A great spat of blood he had not observed stained his spotless linen cuff; she turned dead white as she saw it.

"It is nothing," he answers, with his handkerchief at his lips, but he draws it away dashed with minute streaks of blood; "sit down, mother, dear, don't get nervous, don't get excited."

She is leaning over his chair, her arm around his shoulder, her eyes full of piteous mother's love and fear fixed on his pale face.

"My son, what does it mean?"

"Mother, nothing much. I have only had a slight hemorrhage from the lungs—from over-exertion, I presume. It is all over now; but to make all sure I will consult Doctor Constant to-morrow, and I will be more careful of my health and strength hereafter, I promise you."

"Oh, I knew you were killing yourself," she wailed; "I knew it!"

"Don't, mother—don't talk so wildly. It was for the best, I assure you; it had to come. I shall be very much better after this; Doctor Constant will tell you so," he says, tenderly, to the wild-eyed mother, who is white with fear for her boy, and with all a woman's physical horror at the sight of blood.
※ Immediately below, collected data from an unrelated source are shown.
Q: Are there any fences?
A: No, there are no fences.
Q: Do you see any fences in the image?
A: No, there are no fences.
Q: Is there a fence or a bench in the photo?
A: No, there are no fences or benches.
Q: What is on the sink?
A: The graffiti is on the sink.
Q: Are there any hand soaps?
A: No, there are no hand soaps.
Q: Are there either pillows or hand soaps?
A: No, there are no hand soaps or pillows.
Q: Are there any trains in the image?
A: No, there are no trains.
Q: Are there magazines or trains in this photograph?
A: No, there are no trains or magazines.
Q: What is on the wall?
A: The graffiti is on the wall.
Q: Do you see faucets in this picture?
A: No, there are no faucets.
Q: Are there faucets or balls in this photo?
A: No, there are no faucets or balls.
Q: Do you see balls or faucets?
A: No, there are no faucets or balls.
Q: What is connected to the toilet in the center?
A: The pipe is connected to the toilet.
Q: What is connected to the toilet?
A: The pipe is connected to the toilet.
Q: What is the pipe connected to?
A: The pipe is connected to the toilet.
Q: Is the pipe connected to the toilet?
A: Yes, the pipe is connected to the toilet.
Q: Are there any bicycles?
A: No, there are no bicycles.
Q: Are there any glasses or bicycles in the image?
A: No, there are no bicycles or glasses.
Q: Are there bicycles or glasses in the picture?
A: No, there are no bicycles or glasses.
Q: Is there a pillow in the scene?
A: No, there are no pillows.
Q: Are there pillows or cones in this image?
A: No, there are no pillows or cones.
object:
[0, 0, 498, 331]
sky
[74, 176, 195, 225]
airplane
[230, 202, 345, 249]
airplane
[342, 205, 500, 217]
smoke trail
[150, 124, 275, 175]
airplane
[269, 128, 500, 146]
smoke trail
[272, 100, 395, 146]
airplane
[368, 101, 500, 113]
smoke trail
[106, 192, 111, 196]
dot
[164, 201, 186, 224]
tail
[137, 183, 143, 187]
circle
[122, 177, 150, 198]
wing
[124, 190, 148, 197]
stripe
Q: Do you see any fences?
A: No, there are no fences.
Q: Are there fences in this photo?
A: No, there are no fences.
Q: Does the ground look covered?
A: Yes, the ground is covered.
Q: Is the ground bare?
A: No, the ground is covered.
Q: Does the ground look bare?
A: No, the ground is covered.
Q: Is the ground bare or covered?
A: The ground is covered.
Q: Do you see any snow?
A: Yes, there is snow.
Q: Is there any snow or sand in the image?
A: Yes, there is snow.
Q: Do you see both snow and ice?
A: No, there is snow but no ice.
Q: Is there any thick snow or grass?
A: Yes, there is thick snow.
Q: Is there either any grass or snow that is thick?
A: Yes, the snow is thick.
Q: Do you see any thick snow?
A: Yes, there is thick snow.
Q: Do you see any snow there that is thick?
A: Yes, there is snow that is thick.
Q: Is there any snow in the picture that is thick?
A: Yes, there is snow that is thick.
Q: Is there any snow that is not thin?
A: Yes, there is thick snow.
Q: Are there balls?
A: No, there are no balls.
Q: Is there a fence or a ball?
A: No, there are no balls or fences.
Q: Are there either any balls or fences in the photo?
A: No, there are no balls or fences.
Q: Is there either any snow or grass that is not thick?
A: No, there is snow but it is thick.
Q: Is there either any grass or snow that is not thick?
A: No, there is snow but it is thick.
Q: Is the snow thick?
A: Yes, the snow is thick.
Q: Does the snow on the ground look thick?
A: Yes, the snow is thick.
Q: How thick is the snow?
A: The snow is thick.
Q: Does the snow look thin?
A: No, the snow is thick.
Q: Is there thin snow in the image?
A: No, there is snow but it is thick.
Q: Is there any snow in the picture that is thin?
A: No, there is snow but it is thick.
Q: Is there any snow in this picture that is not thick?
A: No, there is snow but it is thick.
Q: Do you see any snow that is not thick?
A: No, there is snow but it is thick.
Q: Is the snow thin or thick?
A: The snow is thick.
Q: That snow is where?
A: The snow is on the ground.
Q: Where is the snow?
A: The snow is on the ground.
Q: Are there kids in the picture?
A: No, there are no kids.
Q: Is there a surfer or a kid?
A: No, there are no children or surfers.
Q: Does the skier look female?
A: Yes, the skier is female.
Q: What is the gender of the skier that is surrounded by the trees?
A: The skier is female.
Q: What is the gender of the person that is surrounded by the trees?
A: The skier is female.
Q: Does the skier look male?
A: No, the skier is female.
She glances around her vacantly, then suddenly walks across the room, lifting the towel from the wash-basin. She looks with reeling brain and dazed eyes on that scarlet tide, and turns on her son a look of awful horror and anguish—such anguish as a mother's heart can feel—down, down, down in its fathomless, illimitable depths. He comes forth and steadies her reeling form with his one arm about her waist, looking down at her with those earnest, beautiful gray eyes.

"Oh, mother, don't look so—don't grieve so! I tell you, certainly, I shall be better after this. I have only lost a little blood. Cheer up, little mother. Doctor Constant shall give me a tonic, and make it all right. You won't tell Mrs. Winans? I would rather she did not know. She would worry over it, too, and there is nothing to alarm either of your tender hearts."

He did get better of it, though Doctor Constant shook his head warningly when he met him still at his labors in the hospital. Grace knew nothing of it, by his wish, and in February a letter from Lulu, who had spent a portion of the winter in Italy, filled Mrs. Clendenon with the same perplexities, doubts, and hopes that agitated Lulu's heart in her far away home in London, which, with its foggy atmosphere and chilly rains, made itself peculiarly disagreeable to the young American lady who pined for the clear, pure atmosphere and health-giving sea-breeze of her own native home, while she gently deferred to the wishes of her husband and his aunt, and remained abroad until it pleased them to turn their faces homeward.